I have found that my educational debts tend to tie my hands with many of the lenders because they elevate my debt to income ratios. This includes while I am in school for my Masters Degree and not having to pay the loans back yet.
Please share anything you learn regarding this topic
Originally posted by @Nathan Duncan :
Seeing that most college graduates leave school with a mountain of debt versus their income from their employment I was wondering if anybody has had any luck securing traditional financing with a high student debt to income ratio? I have this situation and fortunately have creative financing options for my properties but wanted to know if anybody been able to purchase going to the bank
When I was an real estate agent "2 yrs ago" I sold many homes to clients with student loans. You can defer the loans for 12 months, this will remove them from your DTI calculation. This is on FHA loans, you would have to get your own lender to answer about any conventional approval.
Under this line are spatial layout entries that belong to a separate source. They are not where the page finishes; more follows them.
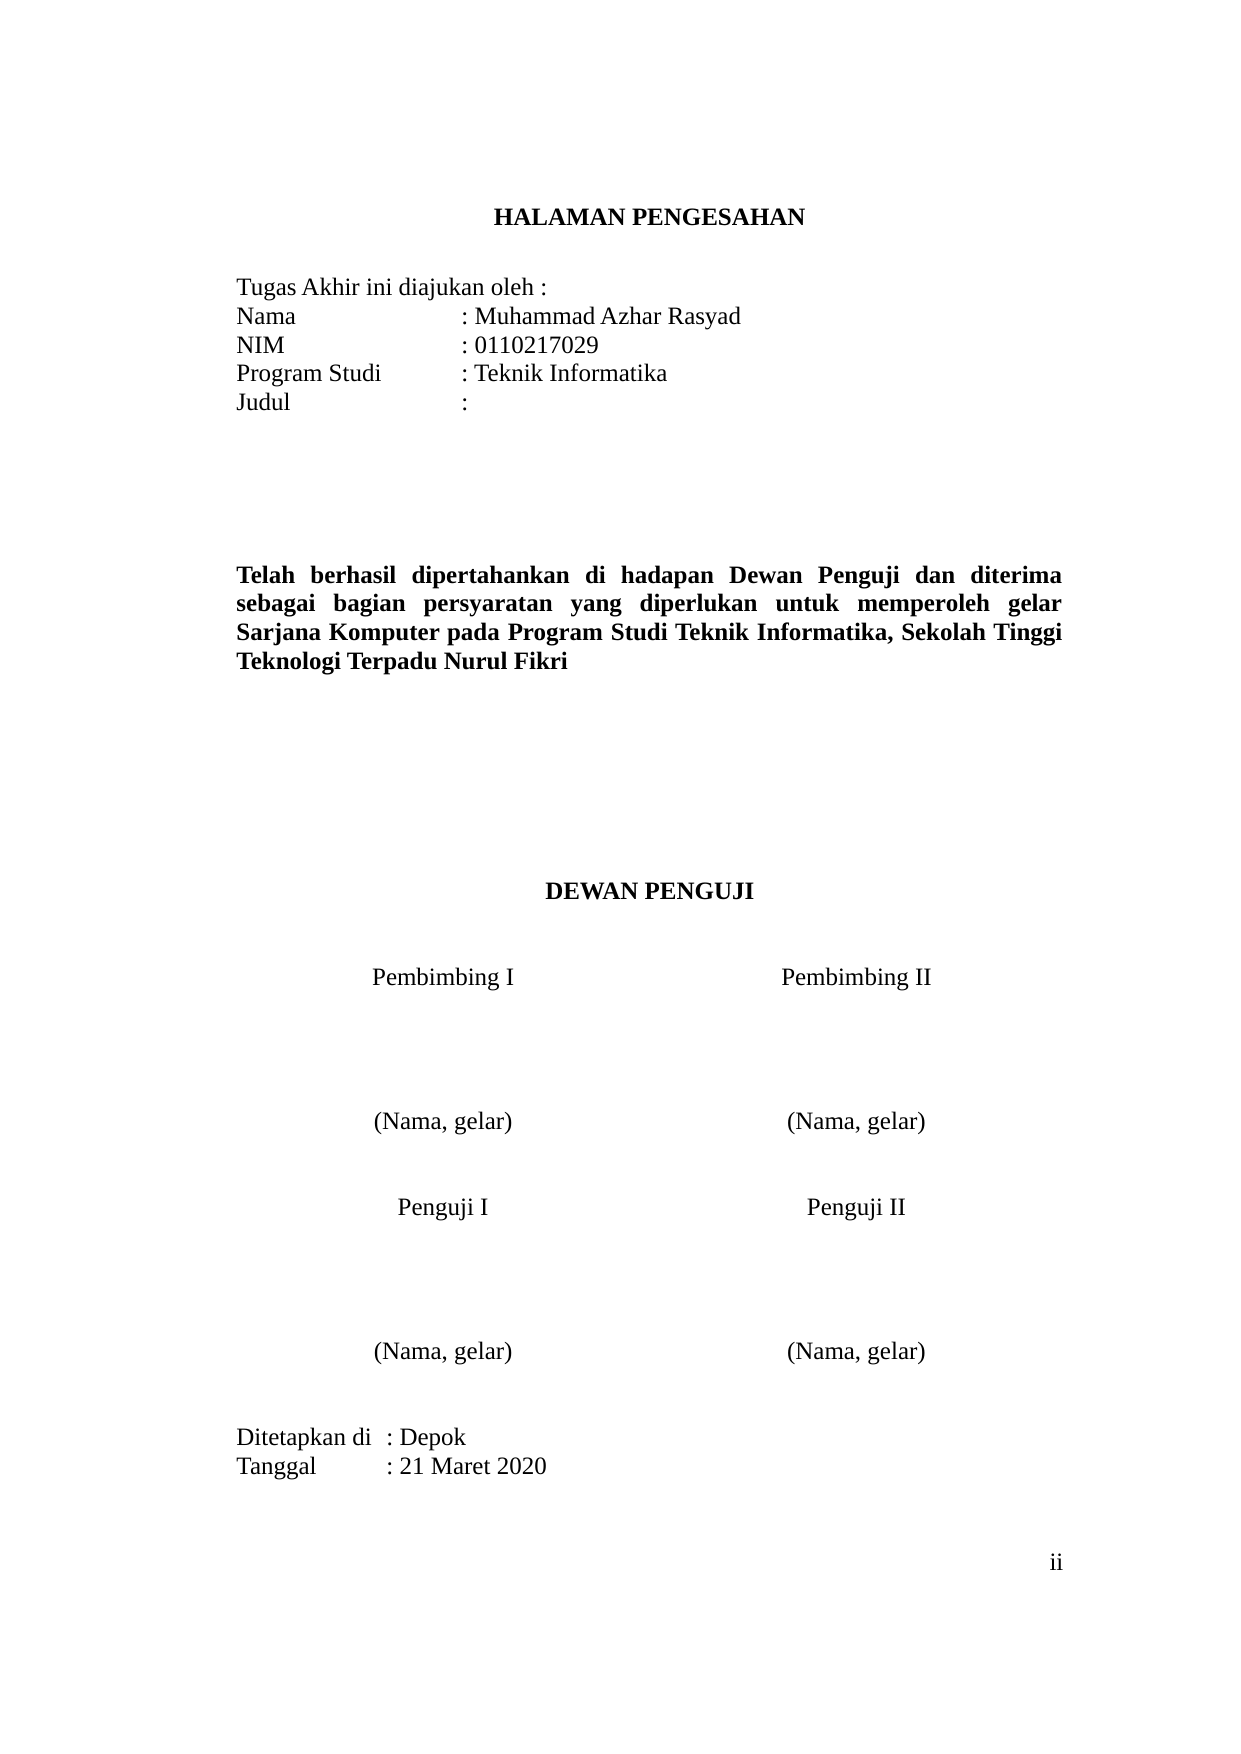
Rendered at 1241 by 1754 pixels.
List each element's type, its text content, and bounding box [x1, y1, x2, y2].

subtitle HALAMAN PENGESAHAN [236, 202, 1063, 231]
text NIM : 0110217029 [236, 330, 1063, 358]
text Tanggal : 21 Maret 2020 [236, 1451, 1063, 1480]
table_cell Penguji II (Nama, gelar) [650, 1192, 1063, 1365]
text Telah berhasil dipertahankan di hadapan Dewan Penguji dan diterima sebagai bagian persyaratan yang diperlukan untuk memperoleh gelar Sarjana Komputer pada Program Studi Teknik Informatika, Sekolah Tinggi Teknologi Terpadu Nurul Fikri [236, 560, 1063, 675]
table_header Pembimbing II (Nama, gelar) [650, 962, 1063, 1192]
text Judul : [236, 387, 1063, 416]
text DEWAN PENGUJI [236, 876, 1063, 905]
table_cell Penguji I (Nama, gelar) [236, 1192, 649, 1365]
text Ditetapkan di : Depok [236, 1422, 1063, 1451]
text Program Studi : Teknik Informatika [236, 358, 1063, 387]
text Nama : Muhammad Azhar Rasyad [236, 301, 1063, 330]
table_header Pembimbing I (Nama, gelar) [236, 962, 649, 1192]
text Tugas Akhir ini diajukan oleh : [236, 272, 1063, 301]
I don't know if this deferral will work but make sure you arrange it through your loan officer if it can be. The deferral is typically for 12 months and I believe this 12 month payment relief loop hole allows you not count the payment on your DTI. I had anxious clients that on there own got the deferral and then by the time we were ready to get the loan the deferral was only for the remaining 10 months so the debt had to be counted on there DTI.
Remember he who has the gold makes the rules, so consult them and close on your deal.
Some local banks and credit unions offer great refinance deals for student debt, while not great its a great opportunity go meet local lenders and at least start building a relationship.